> **Goal of the exercise**
Without any pictures, the records below should be reproduced exactly.

> **Provided data**
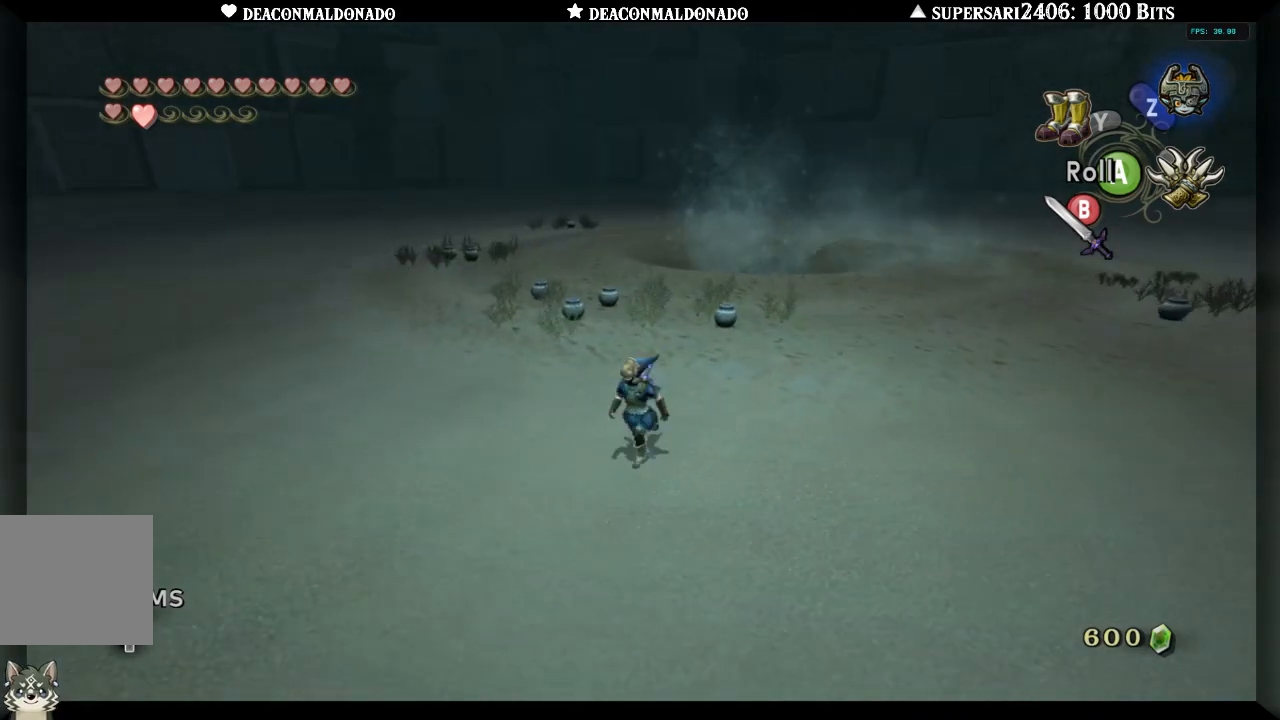
{"buttons": [], "left_stick": "up", "right_stick": "right", "events": [[250, "left_stick", "up-left"], [250, "right_stick", "right"], [383, "left_stick", "up"]]}
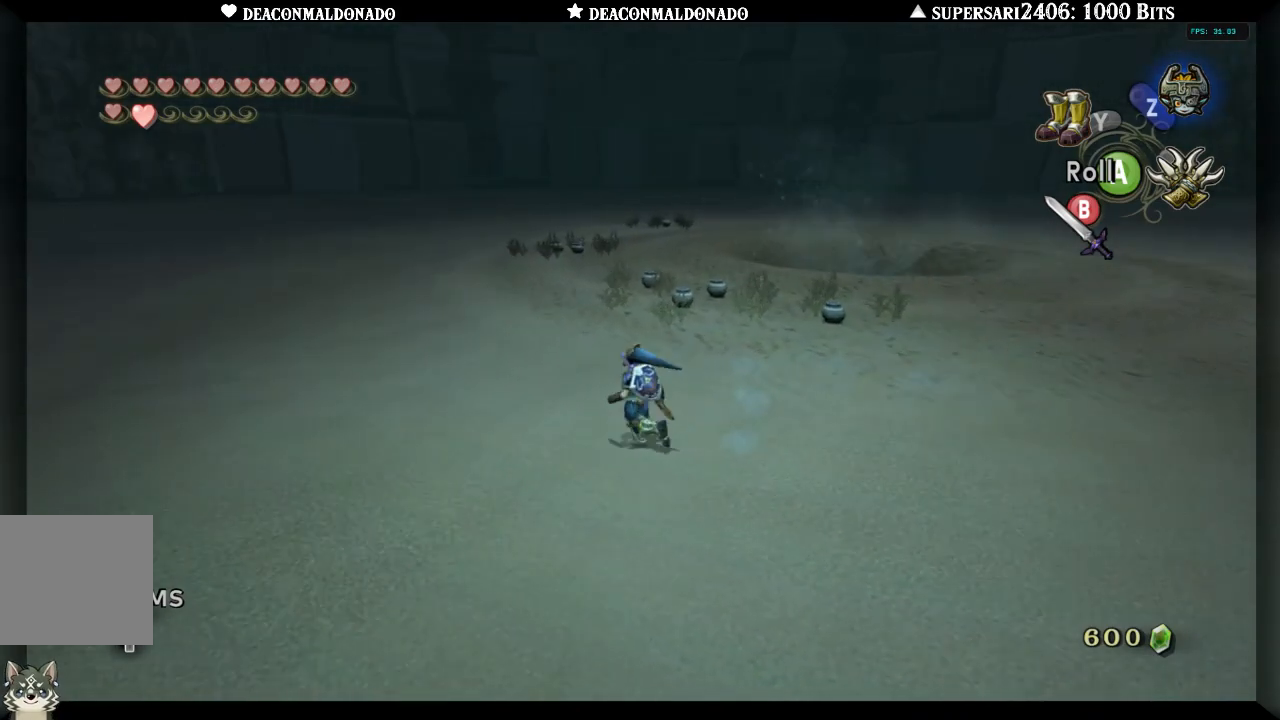
{"buttons": [], "left_stick": "up", "right_stick": "right", "events": []}
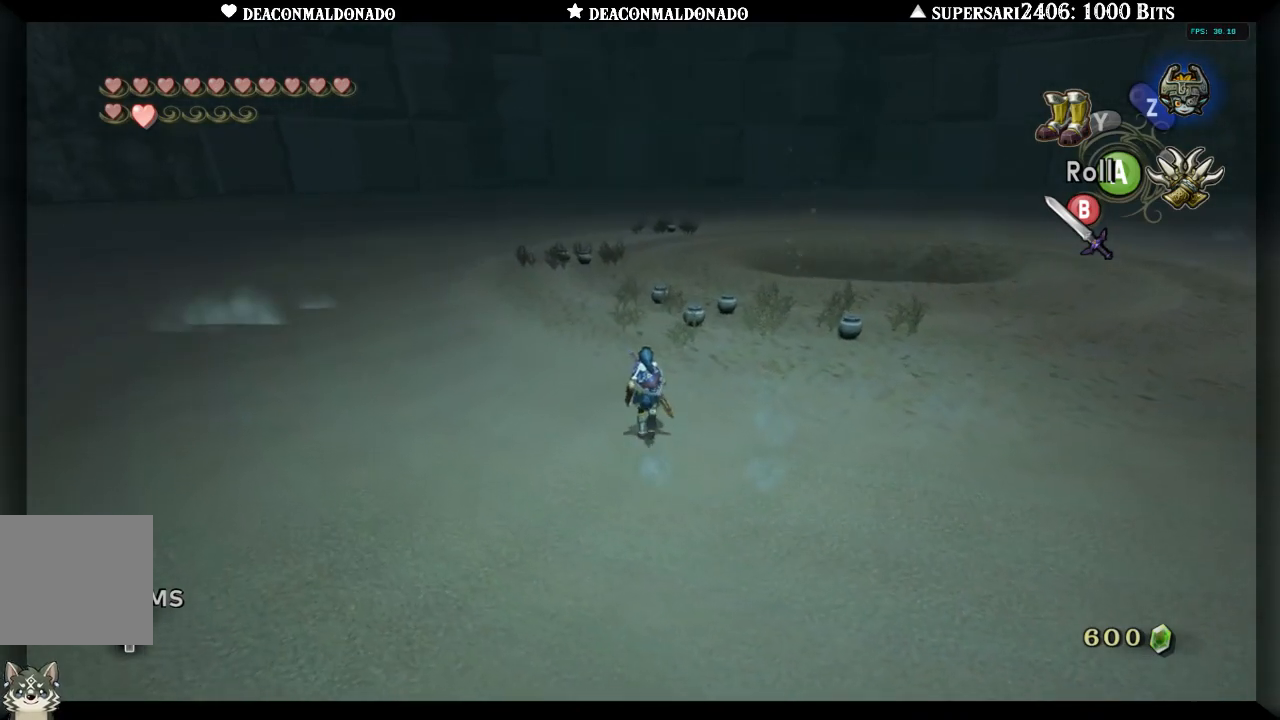
{"buttons": [], "left_stick": "center", "right_stick": "center", "events": [[50, "left_stick", "up-left"], [133, "right_stick", "center"], [150, "Y", "down"], [283, "Y", "up"], [300, "left_stick", "up"], [467, "left_stick", "center"]]}
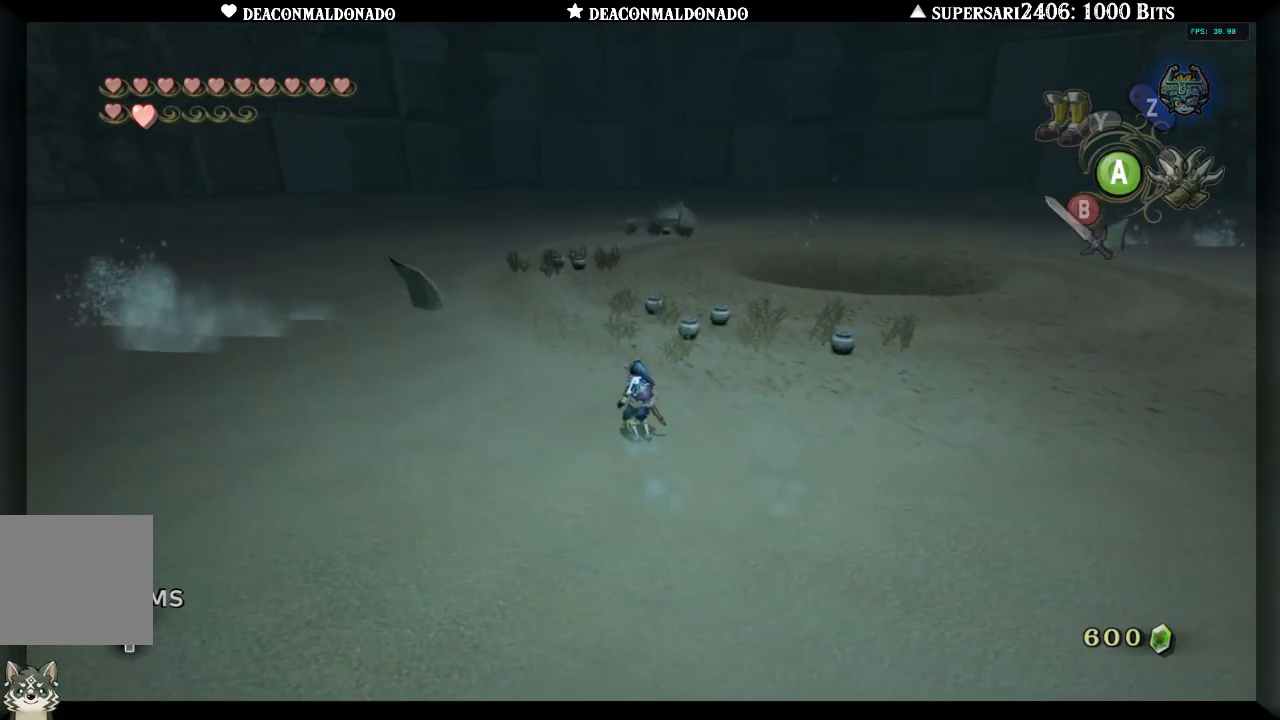
{"buttons": ["A"], "left_stick": "down-right", "right_stick": "center", "events": [[267, "A", "down"], [367, "A", "up"], [417, "left_stick", "down-right"], [450, "A", "down"]]}
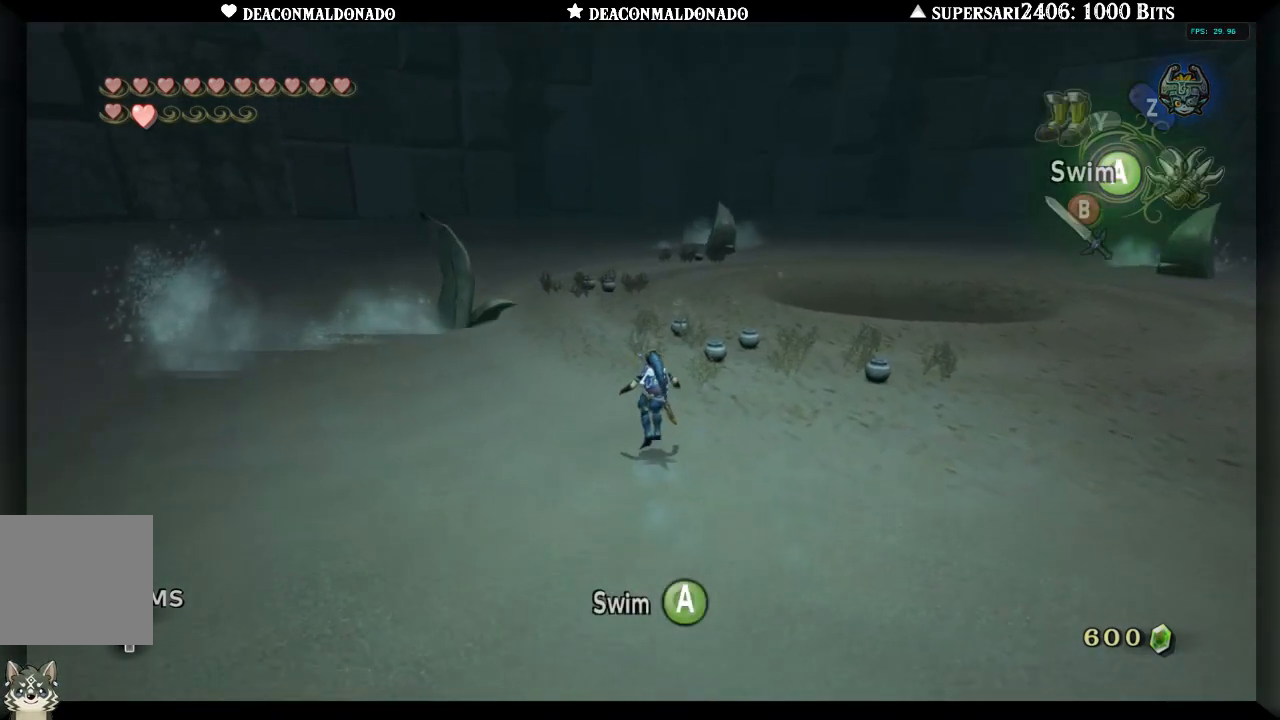
{"buttons": [], "left_stick": "down-right", "right_stick": "center", "events": [[67, "A", "up"], [150, "A", "down"], [250, "A", "up"], [333, "A", "down"], [417, "A", "up"]]}
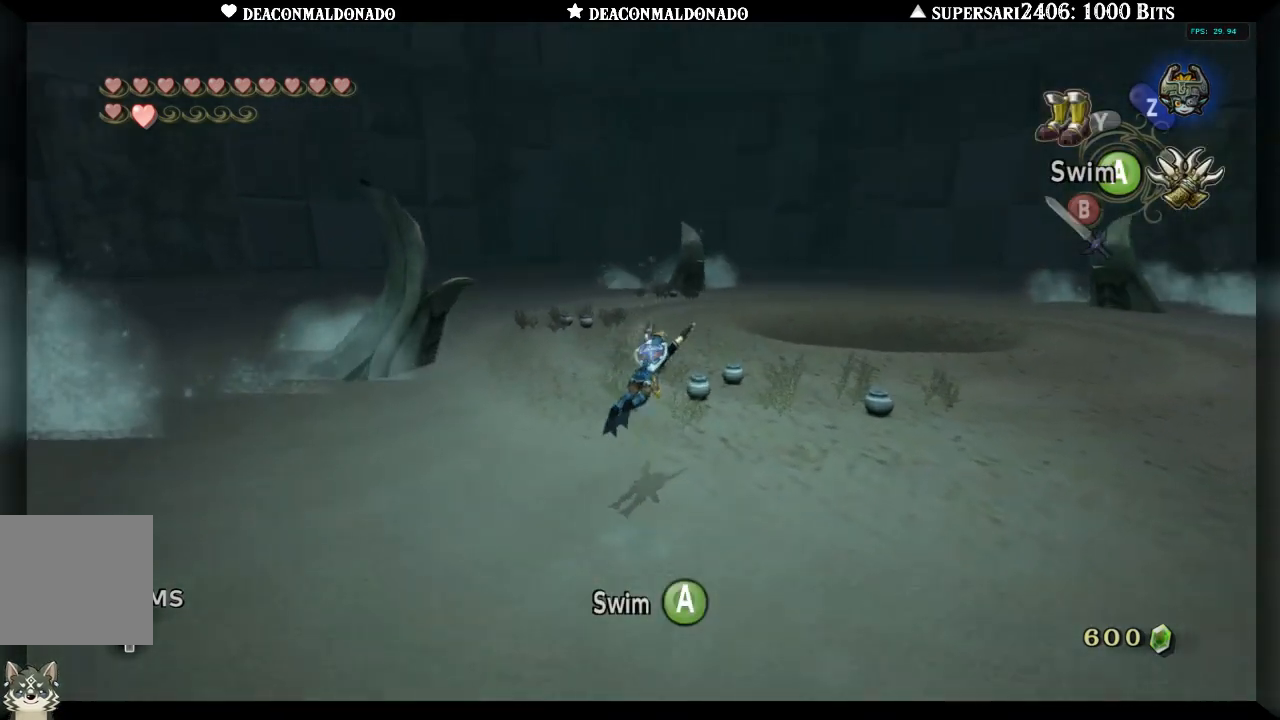
{"buttons": ["A"], "left_stick": "down", "right_stick": "down", "events": [[17, "A", "down"], [117, "A", "up"], [133, "left_stick", "down"], [150, "right_stick", "down"], [200, "A", "down"], [317, "A", "up"], [433, "A", "down"]]}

> **Solution to this task**
{"buttons": [], "left_stick": "up", "right_stick": "right", "events": [[250, "left_stick", "up-left"], [250, "right_stick", "right"], [383, "left_stick", "up"]]}
{"buttons": [], "left_stick": "up", "right_stick": "right", "events": []}
{"buttons": [], "left_stick": "center", "right_stick": "center", "events": [[50, "left_stick", "up-left"], [133, "right_stick", "center"], [150, "Y", "down"], [283, "Y", "up"], [300, "left_stick", "up"], [467, "left_stick", "center"]]}
{"buttons": ["A"], "left_stick": "down-right", "right_stick": "center", "events": [[267, "A", "down"], [367, "A", "up"], [417, "left_stick", "down-right"], [450, "A", "down"]]}
{"buttons": [], "left_stick": "down-right", "right_stick": "center", "events": [[67, "A", "up"], [150, "A", "down"], [250, "A", "up"], [333, "A", "down"], [417, "A", "up"]]}
{"buttons": ["A"], "left_stick": "down", "right_stick": "down", "events": [[17, "A", "down"], [117, "A", "up"], [133, "left_stick", "down"], [150, "right_stick", "down"], [200, "A", "down"], [317, "A", "up"], [433, "A", "down"]]}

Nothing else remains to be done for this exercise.